→ **WORK TASK**
Among the records that follow, find the line with "Вмикати надто складні" and the line with "перша частина". Set down those lines and all lines between them exactly, without adding anything.

Collected data entries:

"""

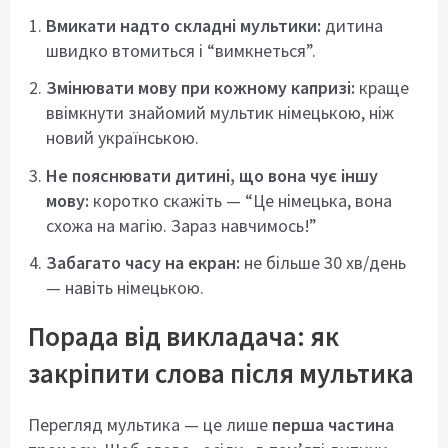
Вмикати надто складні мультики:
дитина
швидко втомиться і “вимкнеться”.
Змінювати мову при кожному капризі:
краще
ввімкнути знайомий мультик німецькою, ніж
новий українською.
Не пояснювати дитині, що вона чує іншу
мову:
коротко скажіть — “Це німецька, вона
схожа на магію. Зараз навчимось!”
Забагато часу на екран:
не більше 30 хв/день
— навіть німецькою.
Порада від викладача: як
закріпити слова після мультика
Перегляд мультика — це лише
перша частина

"""
"""

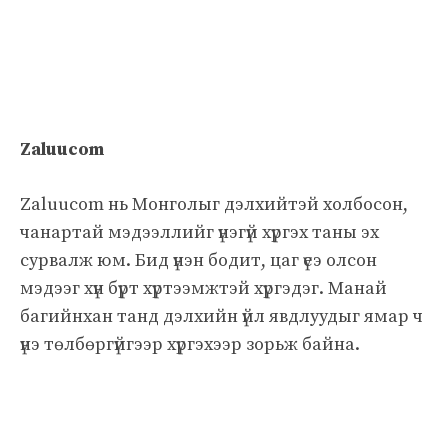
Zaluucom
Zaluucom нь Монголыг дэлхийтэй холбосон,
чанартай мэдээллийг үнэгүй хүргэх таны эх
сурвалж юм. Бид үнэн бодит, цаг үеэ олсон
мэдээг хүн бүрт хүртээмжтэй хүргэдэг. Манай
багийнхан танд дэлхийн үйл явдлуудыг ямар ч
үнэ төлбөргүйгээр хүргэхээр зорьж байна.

"""

→ **TASK RESULT**
Вмикати надто складні мультики:
дитина
швидко втомиться і “вимкнеться”.
Змінювати мову при кожному капризі:
краще
ввімкнути знайомий мультик німецькою, ніж
новий українською.
Не пояснювати дитині, що вона чує іншу
мову:
коротко скажіть — “Це німецька, вона
схожа на магію. Зараз навчимось!”
Забагато часу на екран:
не більше 30 хв/день
— навіть німецькою.
Порада від викладача: як
закріпити слова після мультика
Перегляд мультика — це лише
перша частина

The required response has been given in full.